[Collected data]
- Opening Delimiter -
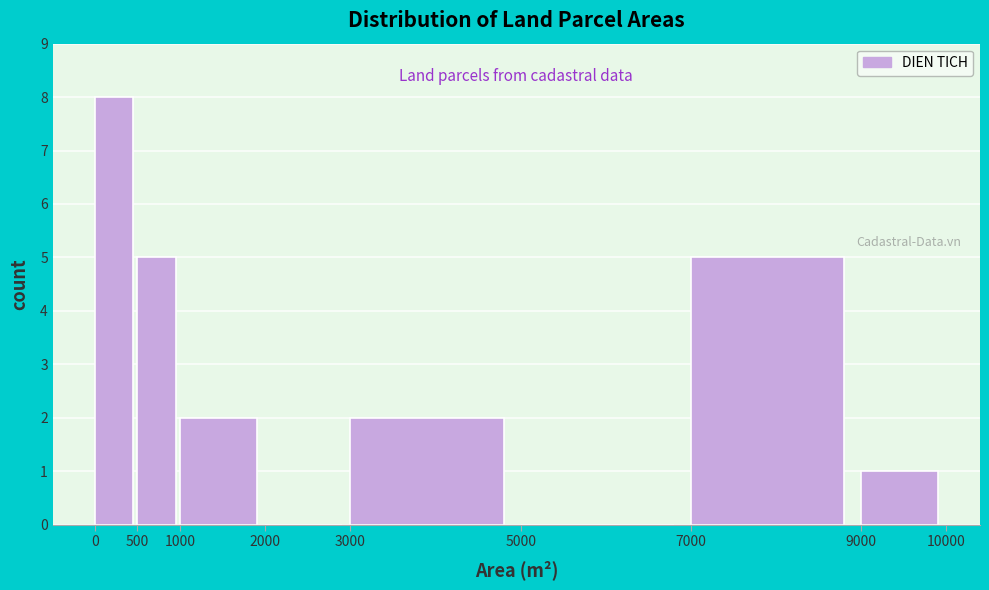

Over which range of the x-axis is the bar tallest?

0 to 500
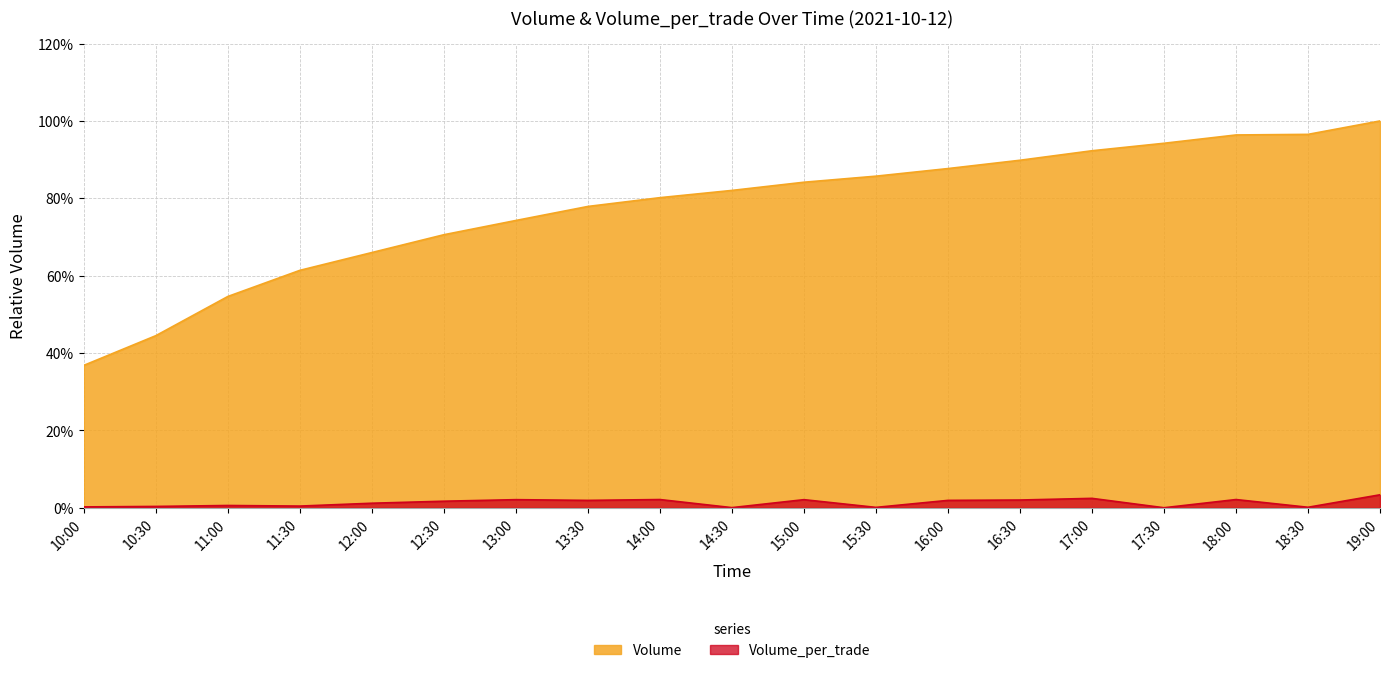

What position from the right is 17:00?

5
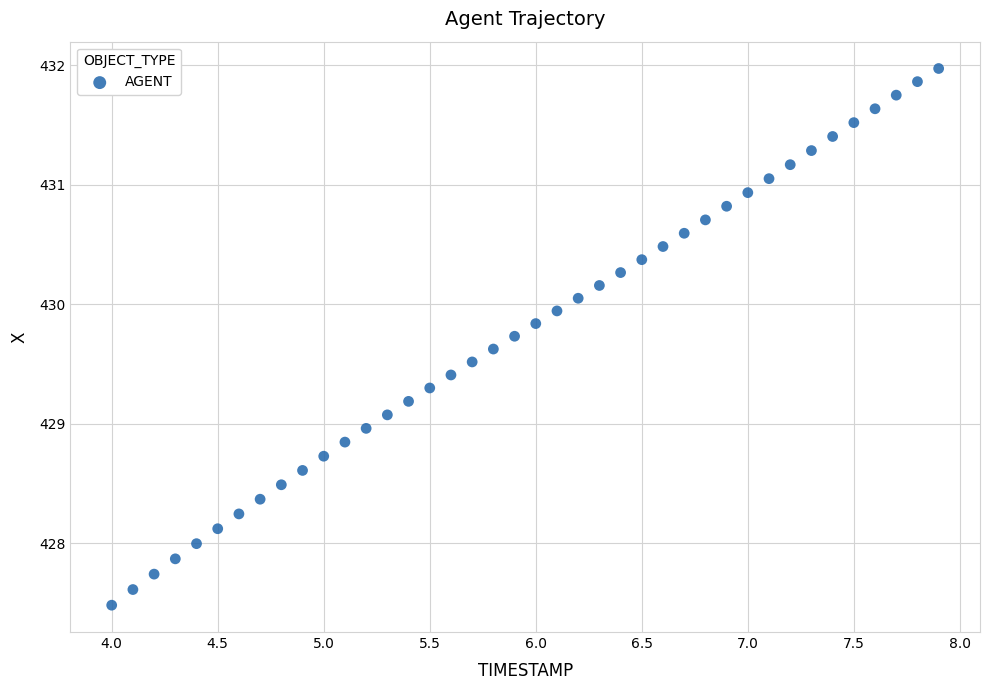

What is the range of X values (max minus min)?

3.9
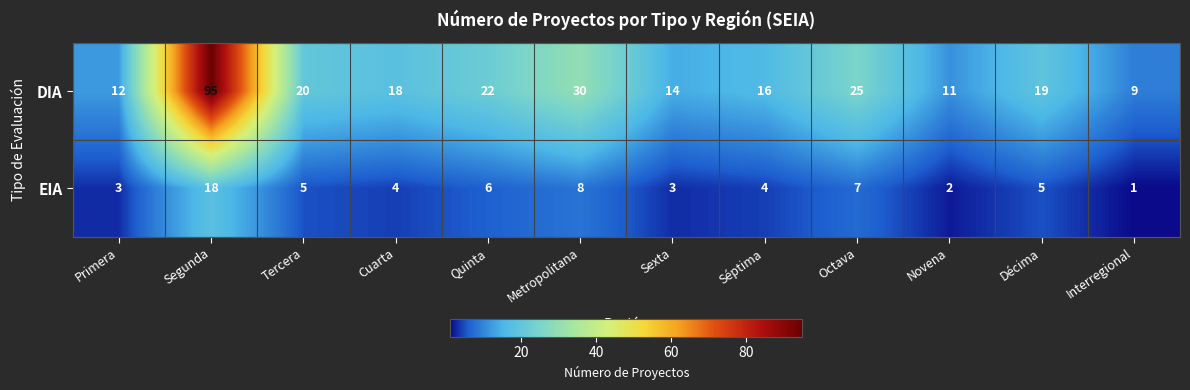

At how many categories does at least one series exceed 89?

1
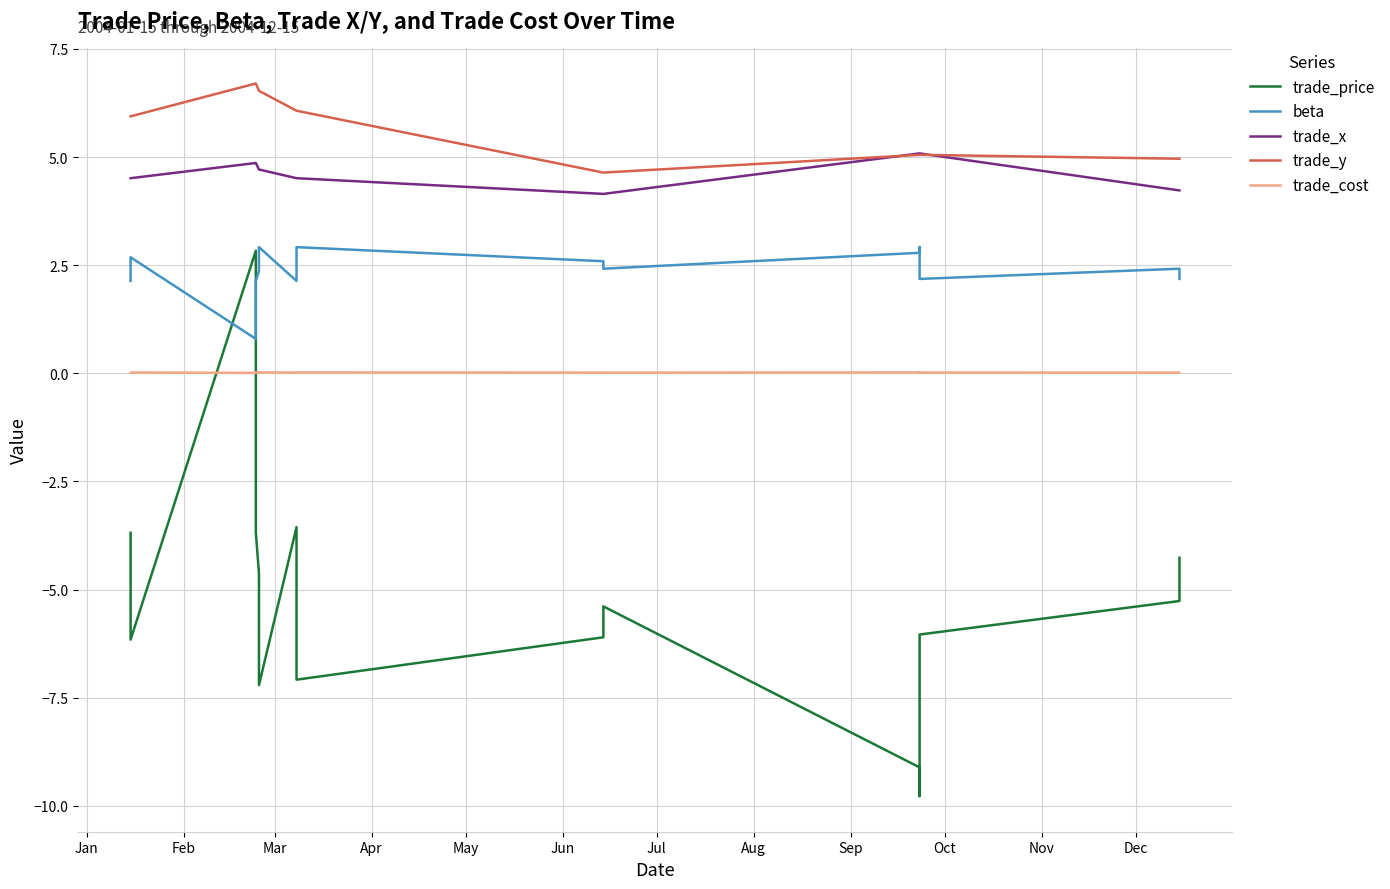

What position from the left is Sep?

9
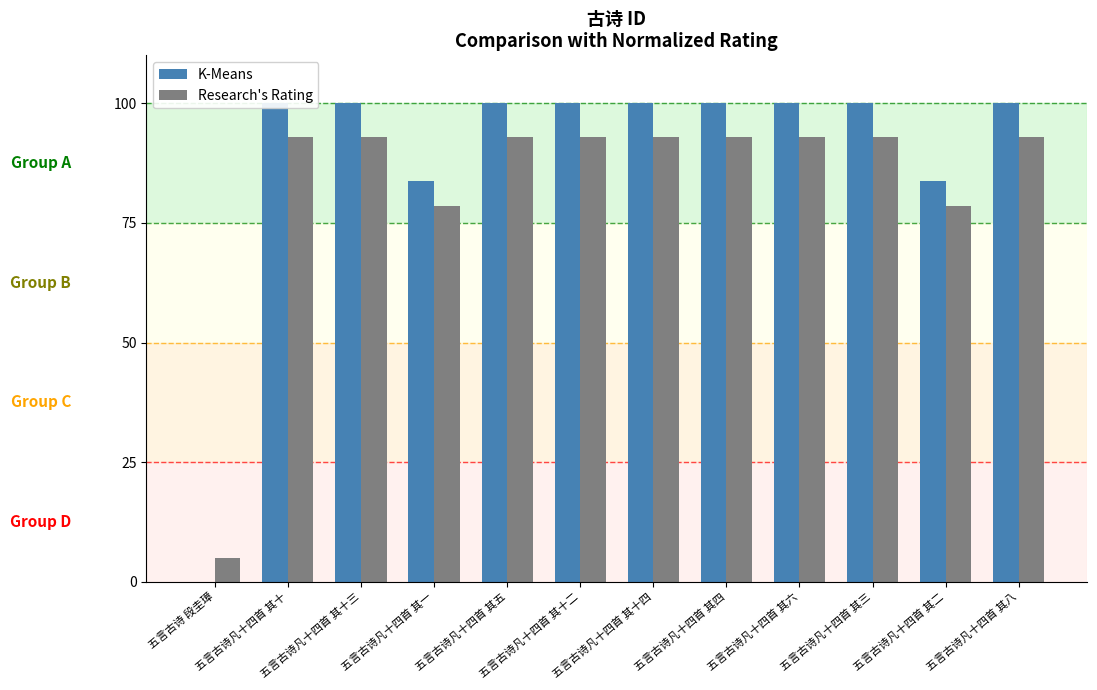

Which series has the largest total across all categories?

K-Means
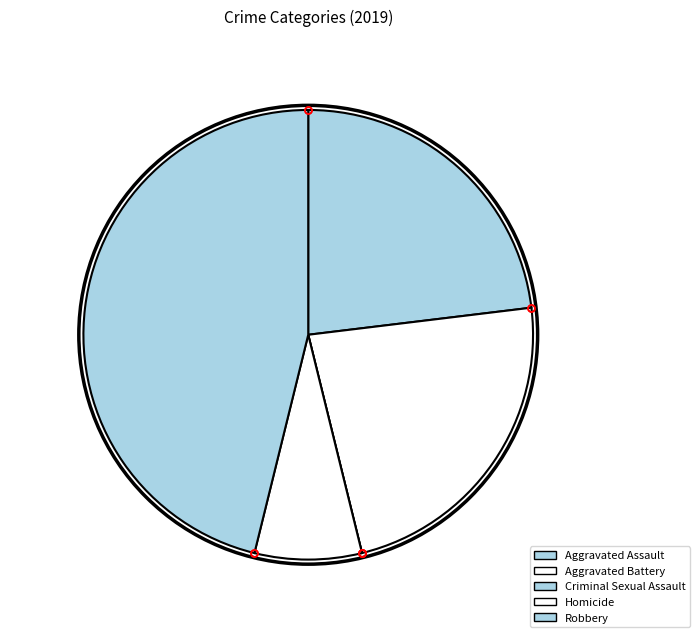

What is the change in value from Criminal Sexual Assault to Robbery?

+6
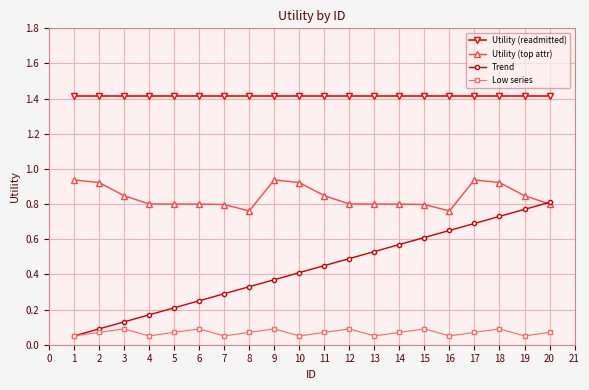

In Low series, how many points are higher than both neighbors (excluding endpoints)?

6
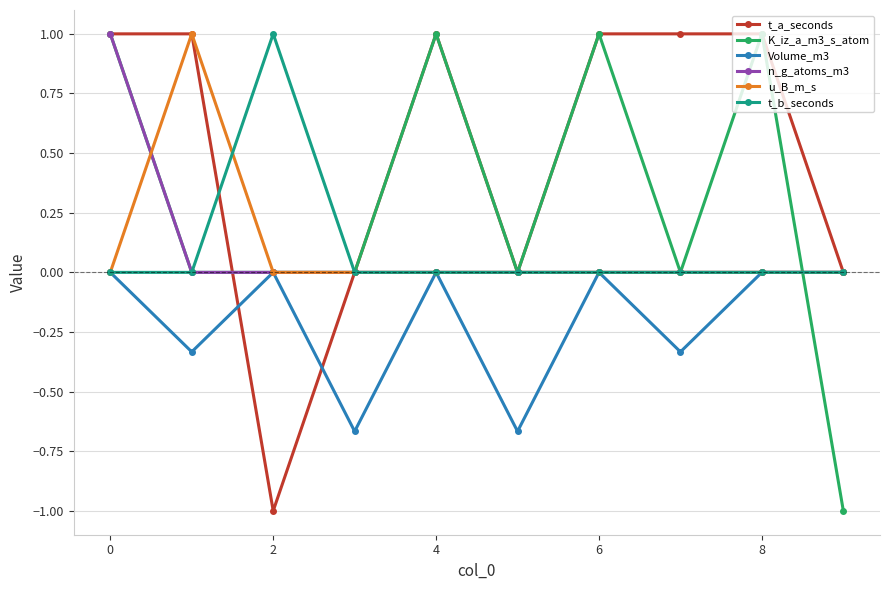

Does the chart have visible grid lines?

Yes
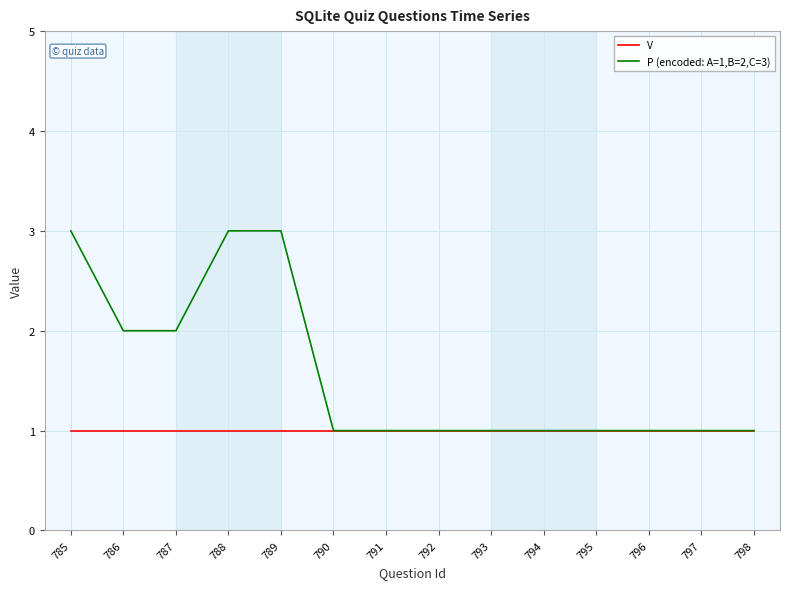

How many lines are shown in the chart?

2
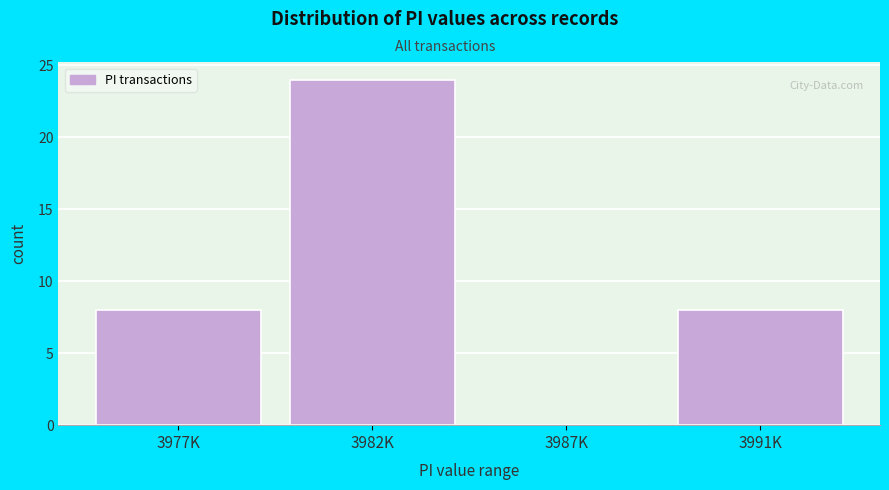

Reading left to right, transcribe all the data shown in this chart.

3977K=8	3982K=24	3987K=0	3991K=8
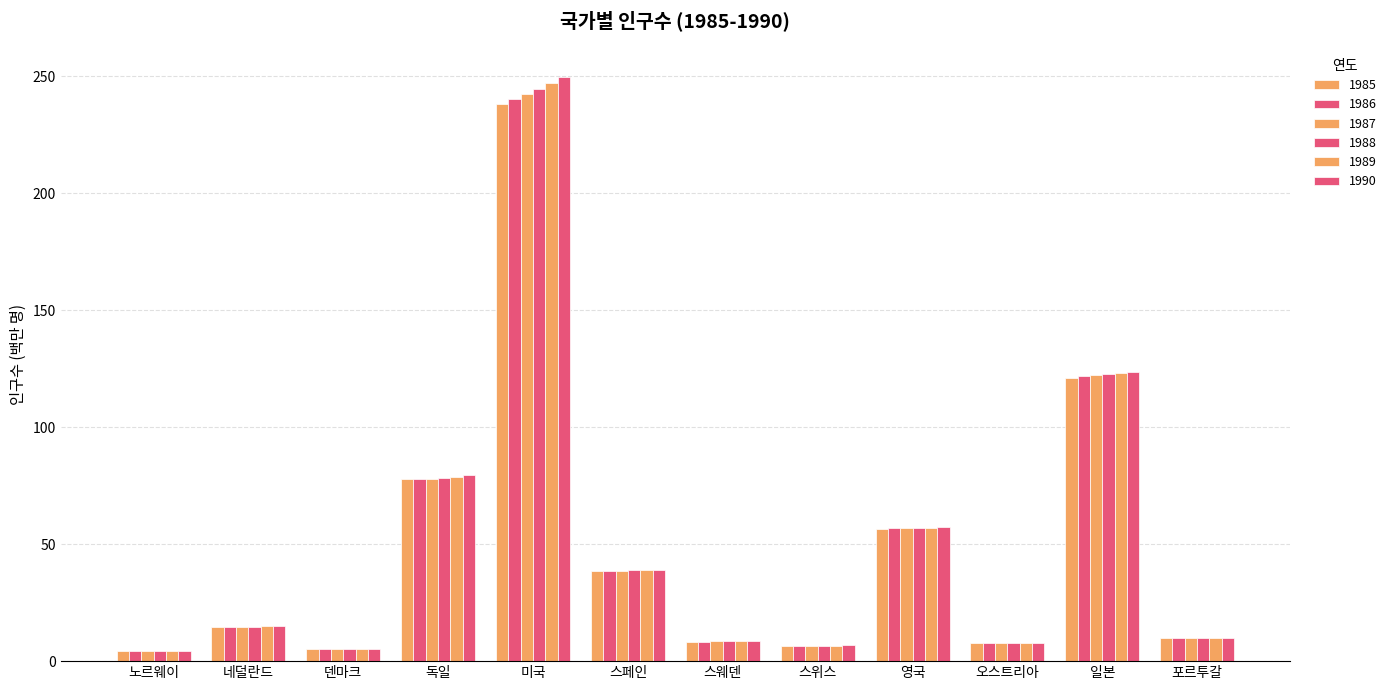

At which category is the sum across all series the highest?

미국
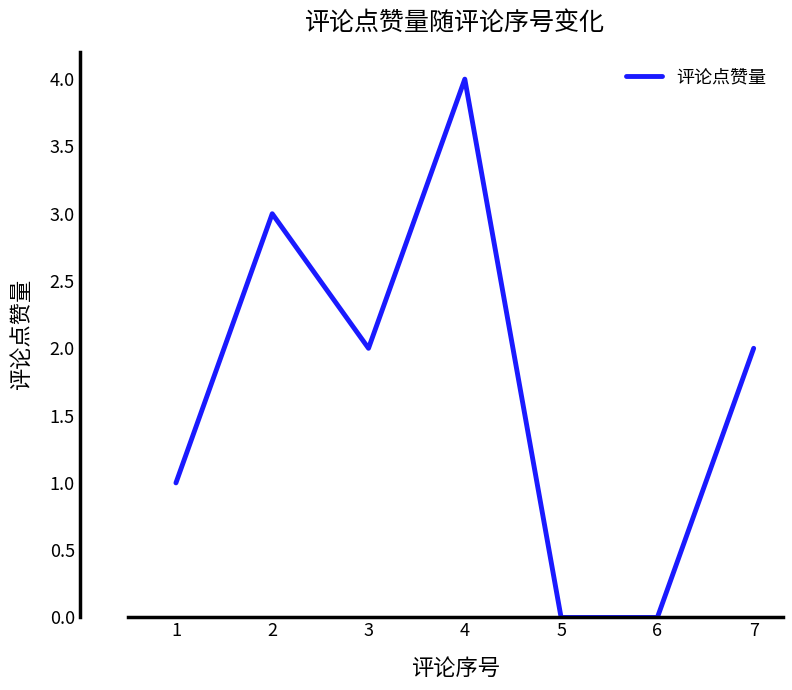

Does the chart display data point markers on the line(s)?

No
- Closing Delimiter -
__Exercise objective__
Pull every line of text from the material above without changing a word, and leave the pictures out.

__Task output__
Over which range of the x-axis is the bar tallest?

0 to 500

What position from the right is 17:00?

5

What is the range of X values (max minus min)?

3.9

At how many categories does at least one series exceed 89?

1

What position from the left is Sep?

9

Which series has the largest total across all categories?

K-Means

What is the change in value from Criminal Sexual Assault to Robbery?

+6

In Low series, how many points are higher than both neighbors (excluding endpoints)?

6

Does the chart have visible grid lines?

Yes

How many lines are shown in the chart?

2

Reading left to right, transcribe all the data shown in this chart.

3977K=8	3982K=24	3987K=0	3991K=8

At which category is the sum across all series the highest?

미국

Does the chart display data point markers on the line(s)?

No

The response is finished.